- [WHAT THE TASK ASKS] Your task is to repeat exactly the lines below between the line holding "M882,393L826,428L855,477L872,500L882,517" and the line holding "M360,936L388,916L406,906L459,866L507,833L516,829", inclusive, and only those.

[Saved data entries]
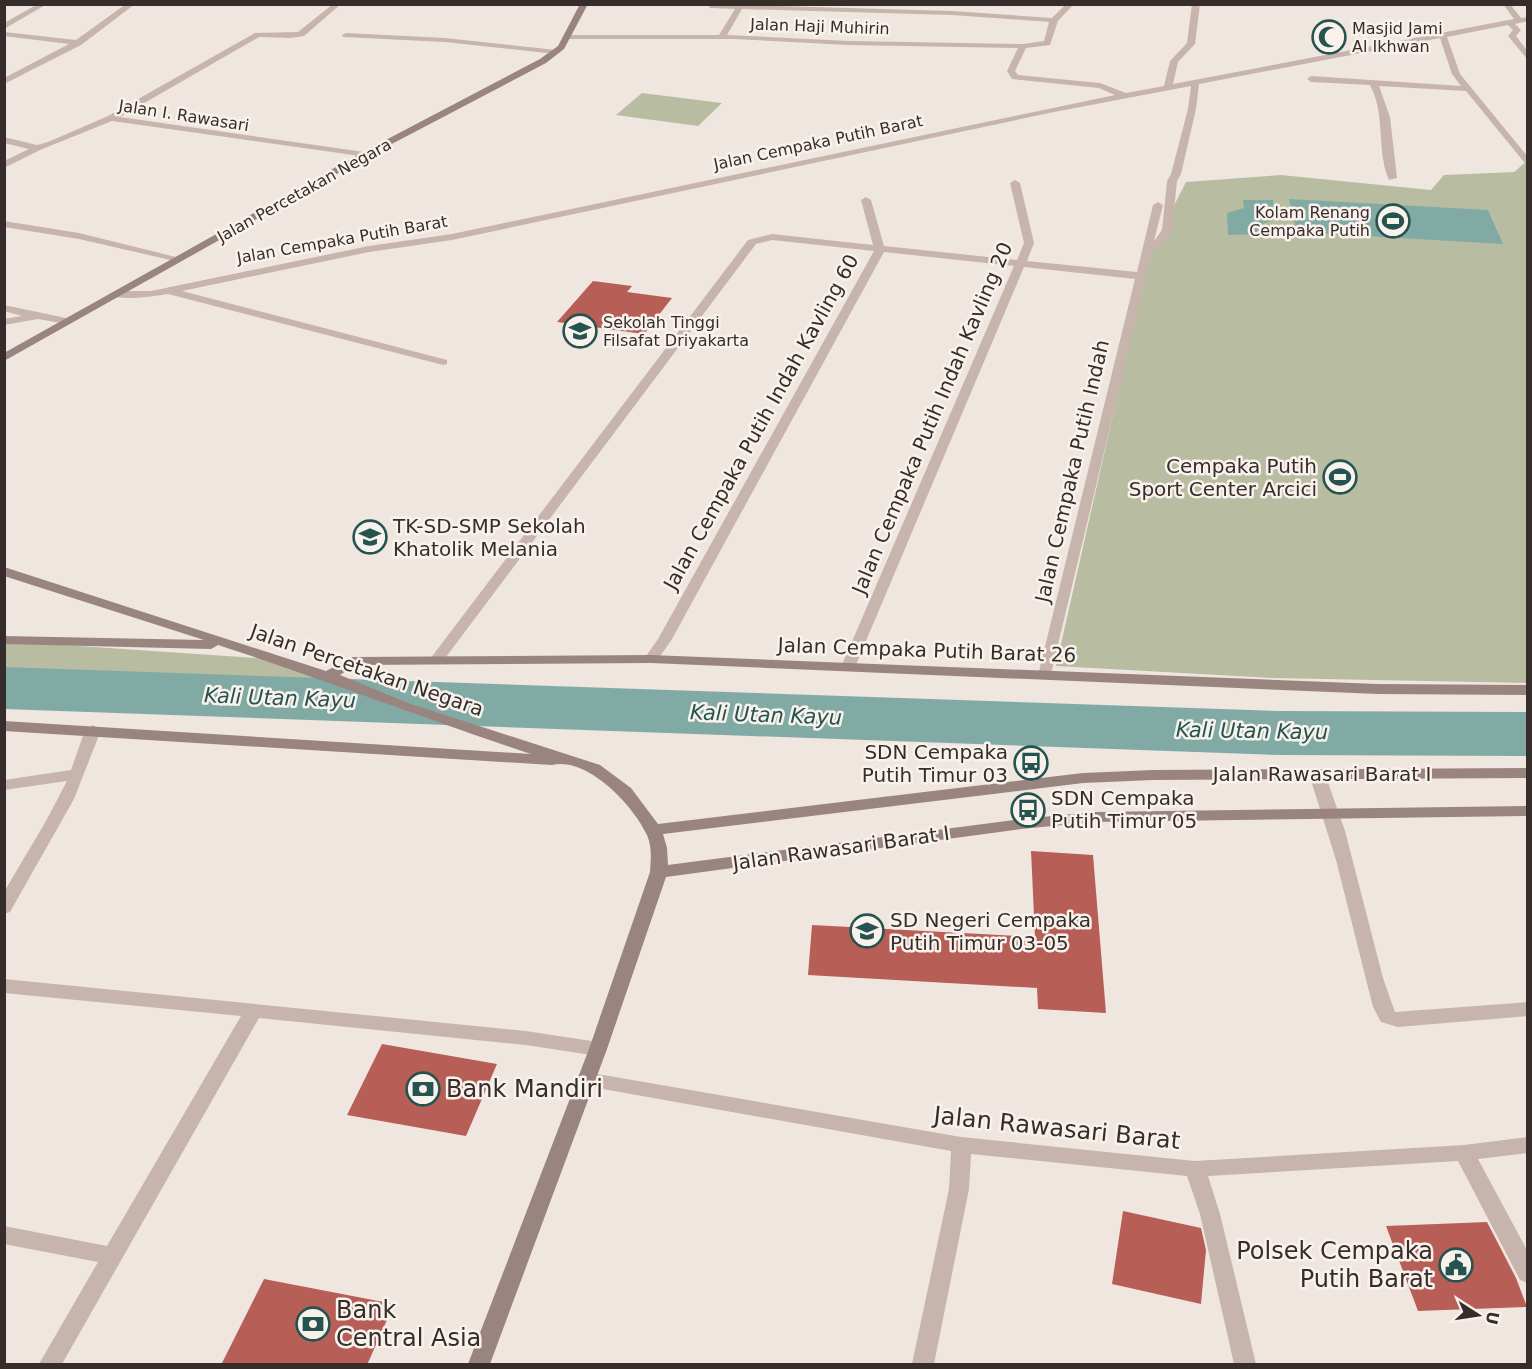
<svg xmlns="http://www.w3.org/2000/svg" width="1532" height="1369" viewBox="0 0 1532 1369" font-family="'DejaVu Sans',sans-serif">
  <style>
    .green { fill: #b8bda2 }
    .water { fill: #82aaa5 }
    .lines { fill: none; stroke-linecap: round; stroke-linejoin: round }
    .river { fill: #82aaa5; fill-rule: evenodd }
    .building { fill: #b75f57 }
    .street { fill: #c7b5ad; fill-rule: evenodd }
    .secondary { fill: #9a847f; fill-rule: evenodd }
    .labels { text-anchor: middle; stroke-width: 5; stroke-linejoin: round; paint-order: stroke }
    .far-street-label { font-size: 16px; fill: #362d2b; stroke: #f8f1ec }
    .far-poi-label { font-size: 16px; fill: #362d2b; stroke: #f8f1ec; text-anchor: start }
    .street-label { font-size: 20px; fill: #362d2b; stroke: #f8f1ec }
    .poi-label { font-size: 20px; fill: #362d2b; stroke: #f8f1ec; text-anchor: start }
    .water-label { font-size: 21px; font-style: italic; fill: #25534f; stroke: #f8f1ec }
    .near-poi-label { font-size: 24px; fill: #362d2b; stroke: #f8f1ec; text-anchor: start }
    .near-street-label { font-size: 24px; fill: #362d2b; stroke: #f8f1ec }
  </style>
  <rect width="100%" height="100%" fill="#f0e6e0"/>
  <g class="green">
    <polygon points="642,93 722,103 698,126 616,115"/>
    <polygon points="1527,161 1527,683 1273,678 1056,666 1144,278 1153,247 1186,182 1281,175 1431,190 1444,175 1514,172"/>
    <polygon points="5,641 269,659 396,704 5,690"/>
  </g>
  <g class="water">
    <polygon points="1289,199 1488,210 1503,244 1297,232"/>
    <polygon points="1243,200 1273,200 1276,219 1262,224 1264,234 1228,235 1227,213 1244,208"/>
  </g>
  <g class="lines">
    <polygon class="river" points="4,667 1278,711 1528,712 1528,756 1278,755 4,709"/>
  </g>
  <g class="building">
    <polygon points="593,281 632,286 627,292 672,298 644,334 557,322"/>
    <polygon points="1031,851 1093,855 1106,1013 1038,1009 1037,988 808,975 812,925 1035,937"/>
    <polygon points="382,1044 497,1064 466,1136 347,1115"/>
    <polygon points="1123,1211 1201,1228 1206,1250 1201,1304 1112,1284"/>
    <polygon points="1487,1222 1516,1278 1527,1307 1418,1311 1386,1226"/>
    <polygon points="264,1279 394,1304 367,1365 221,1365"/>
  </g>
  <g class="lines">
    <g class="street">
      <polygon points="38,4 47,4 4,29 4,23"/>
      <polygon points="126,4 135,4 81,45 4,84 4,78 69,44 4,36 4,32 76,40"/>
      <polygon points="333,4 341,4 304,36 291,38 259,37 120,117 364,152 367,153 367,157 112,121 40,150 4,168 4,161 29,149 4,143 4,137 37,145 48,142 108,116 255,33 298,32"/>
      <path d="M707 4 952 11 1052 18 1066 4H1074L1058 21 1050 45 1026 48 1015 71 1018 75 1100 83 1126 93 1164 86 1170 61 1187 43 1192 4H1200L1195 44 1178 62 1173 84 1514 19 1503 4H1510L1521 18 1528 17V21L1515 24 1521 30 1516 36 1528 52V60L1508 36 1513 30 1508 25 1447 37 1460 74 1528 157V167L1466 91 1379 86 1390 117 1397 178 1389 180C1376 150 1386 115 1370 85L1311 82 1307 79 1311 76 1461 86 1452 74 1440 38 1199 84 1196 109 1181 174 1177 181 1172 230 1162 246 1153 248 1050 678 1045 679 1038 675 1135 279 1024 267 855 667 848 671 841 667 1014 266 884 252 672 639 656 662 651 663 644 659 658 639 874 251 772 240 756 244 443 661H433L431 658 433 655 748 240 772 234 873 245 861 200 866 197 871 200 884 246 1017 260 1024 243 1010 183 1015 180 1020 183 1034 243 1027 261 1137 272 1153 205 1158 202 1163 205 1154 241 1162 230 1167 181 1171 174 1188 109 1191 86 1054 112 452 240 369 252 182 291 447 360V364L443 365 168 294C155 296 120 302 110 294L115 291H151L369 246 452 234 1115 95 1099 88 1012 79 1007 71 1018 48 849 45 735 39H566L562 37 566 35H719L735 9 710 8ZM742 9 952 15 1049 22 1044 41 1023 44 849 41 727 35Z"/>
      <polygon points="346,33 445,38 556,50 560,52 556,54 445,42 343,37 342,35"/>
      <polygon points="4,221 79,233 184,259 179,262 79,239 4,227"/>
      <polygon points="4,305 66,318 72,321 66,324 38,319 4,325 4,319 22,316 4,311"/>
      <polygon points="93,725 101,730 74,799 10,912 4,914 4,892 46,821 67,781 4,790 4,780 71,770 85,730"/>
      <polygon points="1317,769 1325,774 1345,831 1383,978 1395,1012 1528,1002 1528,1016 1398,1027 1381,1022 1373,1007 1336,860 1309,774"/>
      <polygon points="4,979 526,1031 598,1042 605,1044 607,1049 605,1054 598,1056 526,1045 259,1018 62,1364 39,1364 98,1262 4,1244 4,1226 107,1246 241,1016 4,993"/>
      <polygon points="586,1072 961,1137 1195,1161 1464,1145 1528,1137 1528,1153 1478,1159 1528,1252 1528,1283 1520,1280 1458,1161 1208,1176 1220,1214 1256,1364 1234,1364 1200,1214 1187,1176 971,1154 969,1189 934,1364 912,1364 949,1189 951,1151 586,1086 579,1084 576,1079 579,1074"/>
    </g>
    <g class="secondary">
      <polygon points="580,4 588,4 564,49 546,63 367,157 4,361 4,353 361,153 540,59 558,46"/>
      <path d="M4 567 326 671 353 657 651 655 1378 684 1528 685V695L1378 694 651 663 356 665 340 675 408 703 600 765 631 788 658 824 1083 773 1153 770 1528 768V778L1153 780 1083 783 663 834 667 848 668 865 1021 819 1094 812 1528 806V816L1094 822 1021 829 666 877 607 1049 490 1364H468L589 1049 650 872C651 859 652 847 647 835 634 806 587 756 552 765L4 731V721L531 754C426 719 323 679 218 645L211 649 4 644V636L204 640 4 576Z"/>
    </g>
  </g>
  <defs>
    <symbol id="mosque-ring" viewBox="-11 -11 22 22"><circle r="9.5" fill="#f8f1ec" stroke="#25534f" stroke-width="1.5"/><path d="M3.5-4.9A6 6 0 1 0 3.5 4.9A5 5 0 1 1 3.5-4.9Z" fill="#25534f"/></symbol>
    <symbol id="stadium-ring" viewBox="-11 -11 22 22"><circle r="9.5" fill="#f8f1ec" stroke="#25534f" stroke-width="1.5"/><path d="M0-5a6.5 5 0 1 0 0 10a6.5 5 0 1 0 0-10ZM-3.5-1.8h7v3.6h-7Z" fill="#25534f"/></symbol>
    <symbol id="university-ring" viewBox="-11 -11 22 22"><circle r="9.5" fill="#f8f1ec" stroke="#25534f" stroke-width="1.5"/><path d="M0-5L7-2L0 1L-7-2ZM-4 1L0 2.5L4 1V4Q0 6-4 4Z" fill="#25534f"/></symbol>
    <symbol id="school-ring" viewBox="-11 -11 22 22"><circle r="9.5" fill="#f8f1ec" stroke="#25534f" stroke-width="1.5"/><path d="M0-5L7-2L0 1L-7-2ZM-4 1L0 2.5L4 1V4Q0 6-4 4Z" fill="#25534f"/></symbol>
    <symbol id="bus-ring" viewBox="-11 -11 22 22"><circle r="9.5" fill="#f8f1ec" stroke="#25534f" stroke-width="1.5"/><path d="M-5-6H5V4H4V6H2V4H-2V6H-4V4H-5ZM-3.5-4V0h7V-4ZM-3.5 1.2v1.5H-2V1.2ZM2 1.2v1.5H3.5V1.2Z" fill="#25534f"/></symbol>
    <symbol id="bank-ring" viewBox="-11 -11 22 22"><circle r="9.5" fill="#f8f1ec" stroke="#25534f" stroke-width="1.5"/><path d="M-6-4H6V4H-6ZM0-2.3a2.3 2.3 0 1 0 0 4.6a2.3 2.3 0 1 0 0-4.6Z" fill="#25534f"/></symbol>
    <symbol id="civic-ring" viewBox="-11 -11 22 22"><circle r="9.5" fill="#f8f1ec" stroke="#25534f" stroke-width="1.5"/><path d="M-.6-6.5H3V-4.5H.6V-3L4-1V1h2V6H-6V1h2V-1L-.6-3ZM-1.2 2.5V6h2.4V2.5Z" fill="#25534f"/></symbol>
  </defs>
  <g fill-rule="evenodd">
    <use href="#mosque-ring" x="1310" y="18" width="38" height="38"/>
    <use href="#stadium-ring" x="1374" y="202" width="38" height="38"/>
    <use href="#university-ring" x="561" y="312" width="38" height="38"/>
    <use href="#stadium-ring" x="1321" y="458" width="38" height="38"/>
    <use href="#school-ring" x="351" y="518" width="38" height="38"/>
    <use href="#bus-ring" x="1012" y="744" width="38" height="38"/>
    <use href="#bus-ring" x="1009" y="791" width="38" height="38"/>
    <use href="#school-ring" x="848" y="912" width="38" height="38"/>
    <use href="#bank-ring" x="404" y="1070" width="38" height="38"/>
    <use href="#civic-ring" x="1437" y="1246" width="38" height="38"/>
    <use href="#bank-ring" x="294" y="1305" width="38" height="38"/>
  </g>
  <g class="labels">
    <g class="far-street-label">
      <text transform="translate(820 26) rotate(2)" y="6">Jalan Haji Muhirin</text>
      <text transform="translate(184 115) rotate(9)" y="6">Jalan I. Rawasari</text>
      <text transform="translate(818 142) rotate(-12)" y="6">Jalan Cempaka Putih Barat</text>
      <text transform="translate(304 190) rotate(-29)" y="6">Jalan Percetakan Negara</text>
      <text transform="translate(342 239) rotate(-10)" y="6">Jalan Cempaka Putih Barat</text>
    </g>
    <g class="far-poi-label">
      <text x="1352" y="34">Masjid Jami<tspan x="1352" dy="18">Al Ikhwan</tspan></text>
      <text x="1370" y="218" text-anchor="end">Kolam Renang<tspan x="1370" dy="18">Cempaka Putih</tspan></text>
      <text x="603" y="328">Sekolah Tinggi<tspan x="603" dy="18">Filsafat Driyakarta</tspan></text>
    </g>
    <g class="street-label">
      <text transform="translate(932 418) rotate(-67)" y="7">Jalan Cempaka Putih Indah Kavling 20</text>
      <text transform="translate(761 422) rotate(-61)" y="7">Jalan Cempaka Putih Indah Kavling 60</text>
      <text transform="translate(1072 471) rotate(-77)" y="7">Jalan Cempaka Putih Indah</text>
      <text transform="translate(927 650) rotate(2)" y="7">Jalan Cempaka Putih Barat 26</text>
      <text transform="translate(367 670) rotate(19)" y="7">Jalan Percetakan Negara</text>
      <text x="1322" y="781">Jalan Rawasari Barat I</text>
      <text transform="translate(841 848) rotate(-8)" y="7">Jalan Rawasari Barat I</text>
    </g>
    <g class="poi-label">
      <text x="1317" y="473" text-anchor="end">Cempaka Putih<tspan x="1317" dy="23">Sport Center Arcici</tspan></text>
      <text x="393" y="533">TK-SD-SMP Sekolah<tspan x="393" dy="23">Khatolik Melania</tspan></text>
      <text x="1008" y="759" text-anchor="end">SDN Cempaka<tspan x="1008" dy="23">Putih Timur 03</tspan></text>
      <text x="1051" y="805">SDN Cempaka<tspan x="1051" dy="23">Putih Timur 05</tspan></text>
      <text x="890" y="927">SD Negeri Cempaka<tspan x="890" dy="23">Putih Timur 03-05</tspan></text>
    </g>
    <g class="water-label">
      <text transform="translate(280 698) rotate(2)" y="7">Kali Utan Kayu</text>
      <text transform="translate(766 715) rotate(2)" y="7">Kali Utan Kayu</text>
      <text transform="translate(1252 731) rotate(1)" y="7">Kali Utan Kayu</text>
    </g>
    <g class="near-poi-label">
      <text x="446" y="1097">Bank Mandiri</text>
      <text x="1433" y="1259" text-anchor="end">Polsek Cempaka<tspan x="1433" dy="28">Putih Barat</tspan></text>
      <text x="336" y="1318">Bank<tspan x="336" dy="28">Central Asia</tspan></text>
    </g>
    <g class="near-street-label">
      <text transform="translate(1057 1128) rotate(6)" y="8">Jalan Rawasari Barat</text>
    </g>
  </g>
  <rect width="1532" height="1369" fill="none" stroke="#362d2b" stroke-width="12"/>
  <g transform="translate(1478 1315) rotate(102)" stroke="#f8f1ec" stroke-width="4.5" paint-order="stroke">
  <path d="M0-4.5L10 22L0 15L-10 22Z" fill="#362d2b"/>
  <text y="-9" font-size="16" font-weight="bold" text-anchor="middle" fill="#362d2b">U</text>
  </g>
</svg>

==

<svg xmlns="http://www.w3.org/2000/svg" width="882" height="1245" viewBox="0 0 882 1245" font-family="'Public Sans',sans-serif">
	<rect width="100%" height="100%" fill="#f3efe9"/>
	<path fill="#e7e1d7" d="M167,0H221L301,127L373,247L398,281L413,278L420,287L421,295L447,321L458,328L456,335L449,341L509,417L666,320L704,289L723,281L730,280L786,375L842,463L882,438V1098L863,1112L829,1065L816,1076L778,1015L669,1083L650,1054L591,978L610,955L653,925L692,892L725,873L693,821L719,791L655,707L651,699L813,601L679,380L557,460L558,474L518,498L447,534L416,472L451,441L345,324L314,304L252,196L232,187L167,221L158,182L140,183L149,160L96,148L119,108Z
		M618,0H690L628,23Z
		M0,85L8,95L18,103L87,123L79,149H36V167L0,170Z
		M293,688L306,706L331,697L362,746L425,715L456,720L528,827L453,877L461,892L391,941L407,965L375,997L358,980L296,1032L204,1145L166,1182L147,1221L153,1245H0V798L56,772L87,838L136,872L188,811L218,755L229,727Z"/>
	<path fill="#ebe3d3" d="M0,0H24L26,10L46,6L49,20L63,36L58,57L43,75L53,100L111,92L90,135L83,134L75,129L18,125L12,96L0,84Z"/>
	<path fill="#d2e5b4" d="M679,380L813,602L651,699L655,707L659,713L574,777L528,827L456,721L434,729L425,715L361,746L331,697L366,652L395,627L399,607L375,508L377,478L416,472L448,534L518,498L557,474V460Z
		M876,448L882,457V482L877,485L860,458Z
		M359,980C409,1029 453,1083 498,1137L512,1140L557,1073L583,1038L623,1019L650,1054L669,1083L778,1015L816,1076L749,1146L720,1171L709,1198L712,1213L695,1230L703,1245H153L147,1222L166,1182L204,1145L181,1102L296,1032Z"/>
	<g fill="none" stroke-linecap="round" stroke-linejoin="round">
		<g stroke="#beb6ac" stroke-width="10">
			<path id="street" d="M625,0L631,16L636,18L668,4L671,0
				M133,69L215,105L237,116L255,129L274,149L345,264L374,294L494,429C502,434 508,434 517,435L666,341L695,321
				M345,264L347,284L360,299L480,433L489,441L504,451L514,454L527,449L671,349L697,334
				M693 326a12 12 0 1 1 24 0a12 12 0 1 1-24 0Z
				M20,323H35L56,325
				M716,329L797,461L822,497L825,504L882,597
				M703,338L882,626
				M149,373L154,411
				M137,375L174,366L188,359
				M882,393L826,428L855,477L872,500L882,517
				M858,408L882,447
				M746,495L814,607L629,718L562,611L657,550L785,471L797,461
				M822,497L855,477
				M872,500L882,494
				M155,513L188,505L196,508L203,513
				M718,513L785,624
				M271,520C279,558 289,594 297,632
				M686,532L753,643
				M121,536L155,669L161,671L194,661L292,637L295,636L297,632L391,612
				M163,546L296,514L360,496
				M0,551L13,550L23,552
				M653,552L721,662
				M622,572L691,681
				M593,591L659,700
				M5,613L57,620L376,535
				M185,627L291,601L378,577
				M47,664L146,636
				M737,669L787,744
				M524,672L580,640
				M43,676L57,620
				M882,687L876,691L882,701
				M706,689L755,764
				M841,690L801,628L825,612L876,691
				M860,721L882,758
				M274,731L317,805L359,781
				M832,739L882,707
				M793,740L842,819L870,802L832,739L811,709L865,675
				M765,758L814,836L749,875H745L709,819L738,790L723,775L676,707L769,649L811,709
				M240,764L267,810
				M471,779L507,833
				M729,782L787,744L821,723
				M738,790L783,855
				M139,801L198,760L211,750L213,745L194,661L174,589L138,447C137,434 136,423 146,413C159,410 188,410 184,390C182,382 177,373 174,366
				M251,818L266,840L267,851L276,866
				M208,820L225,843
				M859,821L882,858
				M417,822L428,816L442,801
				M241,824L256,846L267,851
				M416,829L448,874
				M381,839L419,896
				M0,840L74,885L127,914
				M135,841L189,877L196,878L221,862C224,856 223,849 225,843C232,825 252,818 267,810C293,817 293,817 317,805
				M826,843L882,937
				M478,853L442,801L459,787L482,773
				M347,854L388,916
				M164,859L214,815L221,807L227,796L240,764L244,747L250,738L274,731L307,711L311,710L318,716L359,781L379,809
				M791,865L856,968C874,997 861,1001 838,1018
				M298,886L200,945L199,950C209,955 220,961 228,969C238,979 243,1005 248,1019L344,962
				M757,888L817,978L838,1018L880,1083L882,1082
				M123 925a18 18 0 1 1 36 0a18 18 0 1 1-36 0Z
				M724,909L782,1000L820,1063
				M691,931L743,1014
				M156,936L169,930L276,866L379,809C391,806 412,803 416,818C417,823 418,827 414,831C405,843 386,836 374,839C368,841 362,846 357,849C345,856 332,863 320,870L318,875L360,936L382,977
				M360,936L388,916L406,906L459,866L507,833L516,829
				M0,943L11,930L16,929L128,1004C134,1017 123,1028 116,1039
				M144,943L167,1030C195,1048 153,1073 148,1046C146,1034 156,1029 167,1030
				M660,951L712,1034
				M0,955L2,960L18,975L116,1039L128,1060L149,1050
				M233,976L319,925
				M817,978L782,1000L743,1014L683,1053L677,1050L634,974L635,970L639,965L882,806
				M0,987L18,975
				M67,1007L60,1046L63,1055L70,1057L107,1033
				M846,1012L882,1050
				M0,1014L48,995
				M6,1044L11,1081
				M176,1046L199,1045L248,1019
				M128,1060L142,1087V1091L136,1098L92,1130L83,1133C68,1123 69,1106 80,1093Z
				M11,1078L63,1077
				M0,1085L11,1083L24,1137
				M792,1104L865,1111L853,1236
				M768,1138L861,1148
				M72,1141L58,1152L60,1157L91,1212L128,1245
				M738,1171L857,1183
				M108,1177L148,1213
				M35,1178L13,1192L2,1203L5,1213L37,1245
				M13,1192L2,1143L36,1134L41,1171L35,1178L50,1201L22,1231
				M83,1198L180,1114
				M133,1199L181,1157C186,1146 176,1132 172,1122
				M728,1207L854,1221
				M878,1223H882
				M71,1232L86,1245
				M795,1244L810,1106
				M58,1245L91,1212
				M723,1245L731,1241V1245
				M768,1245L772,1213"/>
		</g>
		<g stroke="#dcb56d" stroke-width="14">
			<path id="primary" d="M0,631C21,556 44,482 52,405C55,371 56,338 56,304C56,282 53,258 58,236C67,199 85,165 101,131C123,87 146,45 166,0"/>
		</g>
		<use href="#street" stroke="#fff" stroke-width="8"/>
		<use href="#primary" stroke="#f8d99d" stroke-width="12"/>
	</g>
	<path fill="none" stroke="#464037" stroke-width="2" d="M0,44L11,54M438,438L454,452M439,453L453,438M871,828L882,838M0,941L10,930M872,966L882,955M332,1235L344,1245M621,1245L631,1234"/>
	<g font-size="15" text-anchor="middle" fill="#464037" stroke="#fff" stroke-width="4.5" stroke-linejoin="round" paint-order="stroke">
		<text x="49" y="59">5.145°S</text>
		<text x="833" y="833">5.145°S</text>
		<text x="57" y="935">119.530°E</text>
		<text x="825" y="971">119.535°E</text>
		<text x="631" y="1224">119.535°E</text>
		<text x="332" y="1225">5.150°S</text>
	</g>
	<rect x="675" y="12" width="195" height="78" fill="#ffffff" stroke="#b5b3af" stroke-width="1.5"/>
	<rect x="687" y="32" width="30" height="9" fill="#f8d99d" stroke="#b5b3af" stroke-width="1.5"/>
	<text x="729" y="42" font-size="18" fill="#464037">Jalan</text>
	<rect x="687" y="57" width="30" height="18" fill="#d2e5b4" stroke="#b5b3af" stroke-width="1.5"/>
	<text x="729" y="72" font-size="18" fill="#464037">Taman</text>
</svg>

- [EXERCISE RESPONSE]
				M882,393L826,428L855,477L872,500L882,517
				M858,408L882,447
				M746,495L814,607L629,718L562,611L657,550L785,471L797,461
				M822,497L855,477
				M872,500L882,494
				M155,513L188,505L196,508L203,513
				M718,513L785,624
				M271,520C279,558 289,594 297,632
				M686,532L753,643
				M121,536L155,669L161,671L194,661L292,637L295,636L297,632L391,612
				M163,546L296,514L360,496
				M0,551L13,550L23,552
				M653,552L721,662
				M622,572L691,681
				M593,591L659,700
				M5,613L57,620L376,535
				M185,627L291,601L378,577
				M47,664L146,636
				M737,669L787,744
				M524,672L580,640
				M43,676L57,620
				M882,687L876,691L882,701
				M706,689L755,764
				M841,690L801,628L825,612L876,691
				M860,721L882,758
				M274,731L317,805L359,781
				M832,739L882,707
				M793,740L842,819L870,802L832,739L811,709L865,675
				M765,758L814,836L749,875H745L709,819L738,790L723,775L676,707L769,649L811,709
				M240,764L267,810
				M471,779L507,833
				M729,782L787,744L821,723
				M738,790L783,855
				M139,801L198,760L211,750L213,745L194,661L174,589L138,447C137,434 136,423 146,413C159,410 188,410 184,390C182,382 177,373 174,366
				M251,818L266,840L267,851L276,866
				M208,820L225,843
				M859,821L882,858
				M417,822L428,816L442,801
				M241,824L256,846L267,851
				M416,829L448,874
				M381,839L419,896
				M0,840L74,885L127,914
				M135,841L189,877L196,878L221,862C224,856 223,849 225,843C232,825 252,818 267,810C293,817 293,817 317,805
				M826,843L882,937
				M478,853L442,801L459,787L482,773
				M347,854L388,916
				M164,859L214,815L221,807L227,796L240,764L244,747L250,738L274,731L307,711L311,710L318,716L359,781L379,809
				M791,865L856,968C874,997 861,1001 838,1018
				M298,886L200,945L199,950C209,955 220,961 228,969C238,979 243,1005 248,1019L344,962
				M757,888L817,978L838,1018L880,1083L882,1082
				M123 925a18 18 0 1 1 36 0a18 18 0 1 1-36 0Z
				M724,909L782,1000L820,1063
				M691,931L743,1014
				M156,936L169,930L276,866L379,809C391,806 412,803 416,818C417,823 418,827 414,831C405,843 386,836 374,839C368,841 362,846 357,849C345,856 332,863 320,870L318,875L360,936L382,977
				M360,936L388,916L406,906L459,866L507,833L516,829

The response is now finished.